Anyone remotely familiar with movie-poster collecting will swoon over the so-called “one sheet” of 1935’s Bride of Frankenstein, measuring 41 by 21 inches. But what is most shocking, almost literally, is the barrage of color: the vermilion flame of Bride Elsa Lanchester’s inked-in hair, with its topaz highlights; and the green visage of Boris Karloff’s monster.

Attributed to Karoly Grosz, The Mummy, 1932, produced by Universal Pictures, printed by Morgan Lithograph Company, lithograph, 41 × 27 inches.
COURTESY UNIVERSAL STUDIOS LICENSING, LLC./THE KIRK HAMMETT HORROR AND SCI-FI MEMORABILIA COLLECTION
These works are largely fun, but we must bear in mind, early horror was not tongue-in-cheek. It took its frights seriously. The 1932 one sheet of The Mummy arranges Karloff’s tightly wrapped figure in a diagonal line atop that of his love interest, Zita Johann, who leans seductively against a stone from a funerary chamber. There are devils in these details, with an added touch of impishness, to let prospective movie-goers leery of the frightening content of the films, know there was fun to be had.
A 1931 lithograph of Dracula, with Bela Lugosi as the Count, has a wonderful dimensionality to it, as a terrified Renfield and an all-but-flying vampire explode out from the poster, with a carmine-red-soaked rendering of the title stamped in the middle of their singular contretemps, like some bizarre mode of horror punctuation.
The 1950s offerings have a campier element, as evidenced in the Japanese-produced offset lithograph for Mothra(1962), in which a pugnacious moth—its face bedecked in pincers—looms over two scantily clad skirt-dancer types.

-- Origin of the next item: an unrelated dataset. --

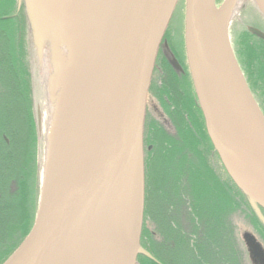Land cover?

This moth, clearly, is an atomic mover and shaker. A different offset lithograph, for Night of the Living Dead (1968), parallels the minimalistic efficacy of the film it was promoting: the simple design of obsidian background, chalk-white skull with chalk-white text, is suggestive of the final phases of our shared dust-unto-dust fate. Sobering.

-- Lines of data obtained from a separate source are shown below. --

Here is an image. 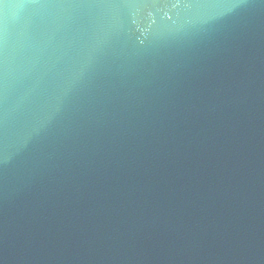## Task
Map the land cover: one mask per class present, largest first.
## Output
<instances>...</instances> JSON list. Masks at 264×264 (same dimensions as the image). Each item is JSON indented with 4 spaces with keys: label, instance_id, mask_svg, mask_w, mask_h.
Here are the masks:
<instances>
[{
    "label": "water",
    "instance_id": "obj_1",
    "mask_svg": "<svg viewBox=\"0 0 264 264\" xmlns=\"http://www.w3.org/2000/svg\"><path fill=\"white\" fill-rule=\"evenodd\" d=\"M0 264H264V0H0Z\"/></svg>",
    "mask_w": 264,
    "mask_h": 264
}]
</instances>
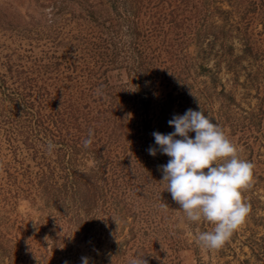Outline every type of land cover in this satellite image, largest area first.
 I'll return each mask as SVG.
<instances>
[{
	"label": "rangeland",
	"instance_id": "obj_1",
	"mask_svg": "<svg viewBox=\"0 0 264 264\" xmlns=\"http://www.w3.org/2000/svg\"><path fill=\"white\" fill-rule=\"evenodd\" d=\"M200 108L255 166L251 211L215 250L152 135ZM138 256L264 264V0H0V264Z\"/></svg>",
	"mask_w": 264,
	"mask_h": 264
},
{
	"label": "clouds",
	"instance_id": "obj_2",
	"mask_svg": "<svg viewBox=\"0 0 264 264\" xmlns=\"http://www.w3.org/2000/svg\"><path fill=\"white\" fill-rule=\"evenodd\" d=\"M174 131L153 132L159 151L171 159L159 166L166 181V190L179 204L189 222L207 221L213 227L197 234V243L215 250L224 246L234 231L243 225L251 211L242 192L253 181L254 164L239 155V149L218 122L205 111L188 109L168 121ZM194 132L195 137L189 133ZM93 130L83 141L85 148L92 143ZM180 137V138H177ZM55 147L48 141V150ZM150 155L157 148L148 149ZM206 170V171H205ZM82 264H89L82 257ZM128 264H147L143 256L130 258Z\"/></svg>",
	"mask_w": 264,
	"mask_h": 264
}]
</instances>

But horror films, ironically, for as much as they wish to disrupt your day, are about fun, in the end, and it’s clear that Hammett collects with that idea in mind. It’s always at the fore in this show. An offset lithograph for The Angry Red Planet (1960) encapsulates the blend nicely, with this weird cross between a spider crab and a primate drooling atop a rendering of Mars kitted out with a castle, as puny Army men fire their useless weapons into the lava-red breach. And even if you don’t know who they are (and who would?), when you read the credit line “Screenplay by Sid Pink and Ib Melchior,” you think, “Right, that makes sense”—as if anyone else could have been behind this pleasing madness.